I have a few large (~10 GB and growing every week) which I need to convert from XML to a dataframe in R for analysis. The structure of the XML is as follows (with multiple records and a few more field elements per record):
<recordGroup>
<records>
<record>
<recordId>123442</recordId>
<reportingCountry>PT</reportingCountry>
<date>2020-02-20</date>
<field>
<fieldName>Gender</fieldName>
<fieldValue>F</fieldValue>
</field>
<field>
<fieldName>Age</fieldName>
<fieldValue>57</fieldValue>
</field>
<field>
<fieldName>ClinicalSymptoms</fieldName>
<fieldValue>COUGH</fieldValue>
<fieldValue>FEVER</fieldValue>
<fieldValue>O</fieldValue>
<fieldValue>RUNOS</fieldValue>
<fieldValue>SBREATH</fieldValue>
</field>
</record>
</records>
</recordGroup>
I have been trying to find the most efficient way of extracting the data and converting them to a data.frame, however one major challenge is that the files are quite large and both XML and XML2 run into problems apart that it takes hours to process. My current strategy is using xmlEventParse
using the code below, but this seems to be even more inefficient.

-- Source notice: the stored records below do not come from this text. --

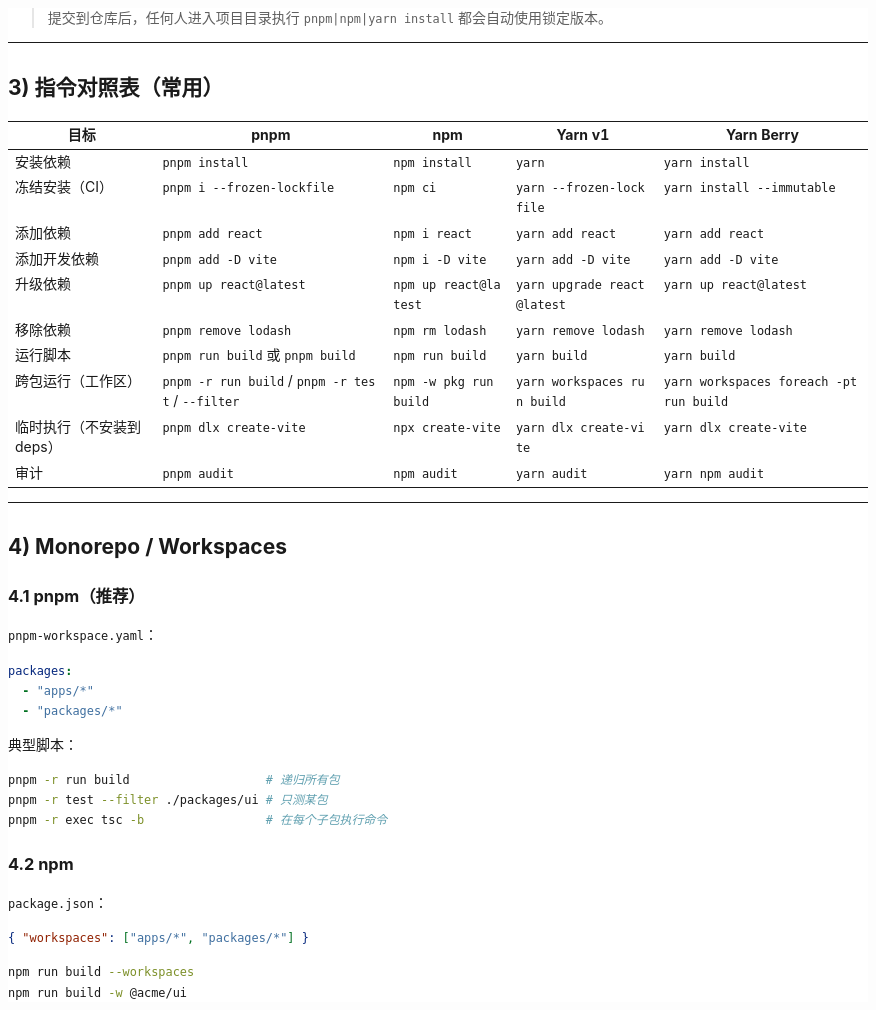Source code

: > 提交到仓库后，任何人进入项目目录执行 `pnpm|npm|yarn install` 都会自动使用锁定版本。

---

## 3) 指令对照表（常用）

| 目标 | pnpm | npm | Yarn v1 | Yarn Berry |
|---|---|---|---|---|
| 安装依赖 | `pnpm install` | `npm install` | `yarn` | `yarn install` |
| 冻结安装（CI） | `pnpm i --frozen-lockfile` | `npm ci` | `yarn --frozen-lockfile` | `yarn install --immutable` |
| 添加依赖 | `pnpm add react` | `npm i react` | `yarn add react` | `yarn add react` |
| 添加开发依赖 | `pnpm add -D vite` | `npm i -D vite` | `yarn add -D vite` | `yarn add -D vite` |
| 升级依赖 | `pnpm up react@latest` | `npm up react@latest` | `yarn upgrade react@latest` | `yarn up react@latest` |
| 移除依赖 | `pnpm remove lodash` | `npm rm lodash` | `yarn remove lodash` | `yarn remove lodash` |
| 运行脚本 | `pnpm run build` 或 `pnpm build` | `npm run build` | `yarn build` | `yarn build` |
| 跨包运行（工作区） | `pnpm -r run build` / `pnpm -r test` / `--filter` | `npm -w pkg run build` | `yarn workspaces run build` | `yarn workspaces foreach -pt run build` |
| 临时执行（不安装到 deps） | `pnpm dlx create-vite` | `npx create-vite` | `yarn dlx create-vite` | `yarn dlx create-vite` |
| 审计 | `pnpm audit` | `npm audit` | `yarn audit` | `yarn npm audit` |

---

## 4) Monorepo / Workspaces

### 4.1 pnpm（推荐）
`pnpm-workspace.yaml`：
```yaml
packages:
  - "apps/*"
  - "packages/*"
```

典型脚本：
```bash
pnpm -r run build                   # 递归所有包
pnpm -r test --filter ./packages/ui # 只测某包
pnpm -r exec tsc -b                 # 在每个子包执行命令
```

### 4.2 npm
`package.json`：
```json
{ "workspaces": ["apps/*", "packages/*"] }
```
```bash
npm run build --workspaces
npm run build -w @acme/ui
```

value_df <- data.frame(recordId = as.character(), vardf = as.character(), value = as.character())
nvar <- 0
xmlEventParse(xmlDoc_clean,
list(
startElement = function (name, attrs) {
tagName <<- name
},
text = function (x) {
if (nchar(x) > 0) {
if (tagName == "recordId") {
rec <<- x
} else
if (tagName == "fieldName") {
var_f <<- x
} else {
if (tagName == 'fieldValue') {
v <- x
nvar <<- nvar + 1
value_df[nvar, 1:3] <<- c(rec, var_f, v)
}
}
}
},
endElement = function (name) {
if (name == 'record') {
print(nvar)
}
}
))
I have tried XML2 (memory issues), XML (memory issues as well with the standard DOM parsing) and also was going to try to use XMLSchema but didn't manage to get it to work. Both XML and XML2 work if files are split up.
Would appreciate any guidance on improving efficiency as the files I am working with are becoming larger every week. I am using R on a linux machine.